Version 3 (modified by, 11 years ago) (diff)


Further research with regression tests

Isolation of flaky tests

Flaky tests are a nightmare for systematic analysis and enhancement of the regression tests. In many cases it was nearly impossible to make reasonable conclusions about the test results, only by tedious manual analysis. The goal of this project is to systematically assess how flaky the tests are. Can we safely isolate a set of test cases that are usualy flakes and that are never? If yes, we could create a more intelligent test sets that are consistent, hence more predictable. Currently we are working on:

  • Randomize the order of test execution and observe the differences in the results (run-webkit-tests --randomize-order)
  • Execute all tests individually and see the differences to the batch execution (run-webkit-tests --run-singly)

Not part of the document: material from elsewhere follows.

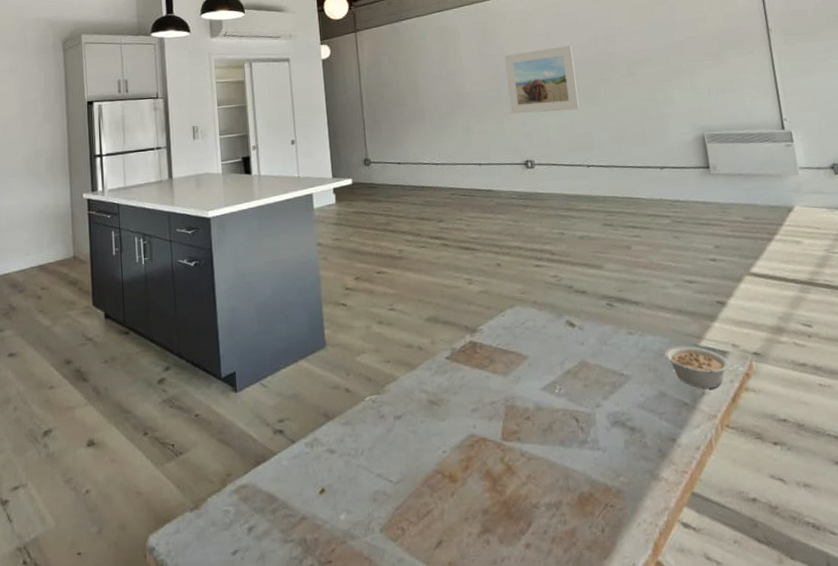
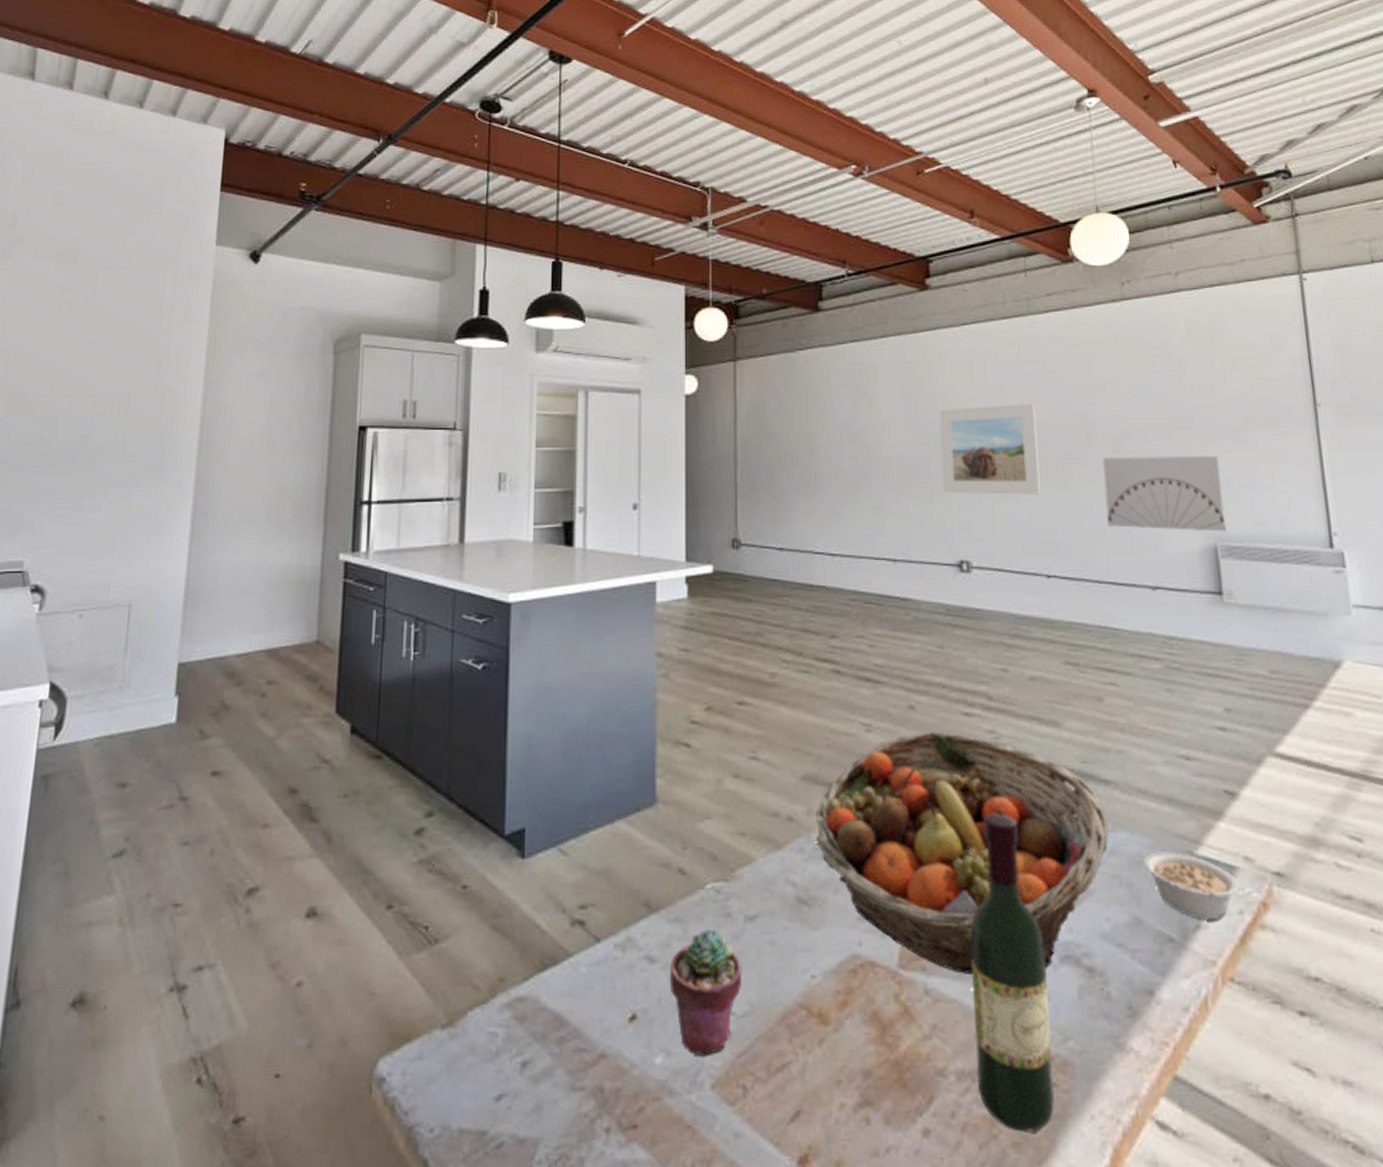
potted succulent: none [345,427,396,511] -> present [670,929,743,1055]
fruit basket: none [437,279,640,440] -> present [815,732,1109,974]
wine bottle: none [549,331,613,539] -> present [971,814,1055,1132]
wall art: none [621,72,711,128] -> present [1102,456,1227,532]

Invariant analysis of top-100 websites

Layout tests could be extended with real online websites such as top-100 (top-300) by using invariant analysis which hides changing content (see Top100Invariant).

Other research ideas:

  • Adding static code metrics and code warnings to EWS
  • Analyze what are the ‘good’ tests (which often fail). Employ different methods to analyze the relationship between the failing test cases and any available data of code coverage, code metrics, etc.
  • Research on moving the test coverage measurement and selection to class level.
  • Research on prioritization based on execution times.
  • Research on code complexity, prioritization of tests based on complexity. Code complexity is traditionally highly related to the optimal number of test cases, thus it is possibly a good basis of test prioritization.
  • Change impact analysis as a service to developers. This will enable developers to check the impact of their modifications, review impacted elements and possibly eliminate bugs before the patch lands in the repository.
  • Branch level coverage. A fine-grained coverage measurement that reflects to the internal structure of the methods. Branch level coverage measurement is more reliable than method level coverage, but it is also more sophisticated to implement.
  • Bugzilla analysis. The bug database could be processed and searched for some relevant information that could aid the impact analysis and defect analysis tasks.
  • Research on test creation. A tool that could give at least a hint on how to test a specific piece of code would be very helpful to the developers when developing new test cases.
  • Research on Static Analysis Results. Research and experiments can be conducted to investigate the relationship between the code complexity and test results, or the effect of moving the analysis to class level, etc. Main tasks: investigate relationship between code complexity and test results using statistical analysis, investigate the effect of using class level information instead of method level information on test case selection.
  • Monitoring of code and test quality attributes using a persistence database.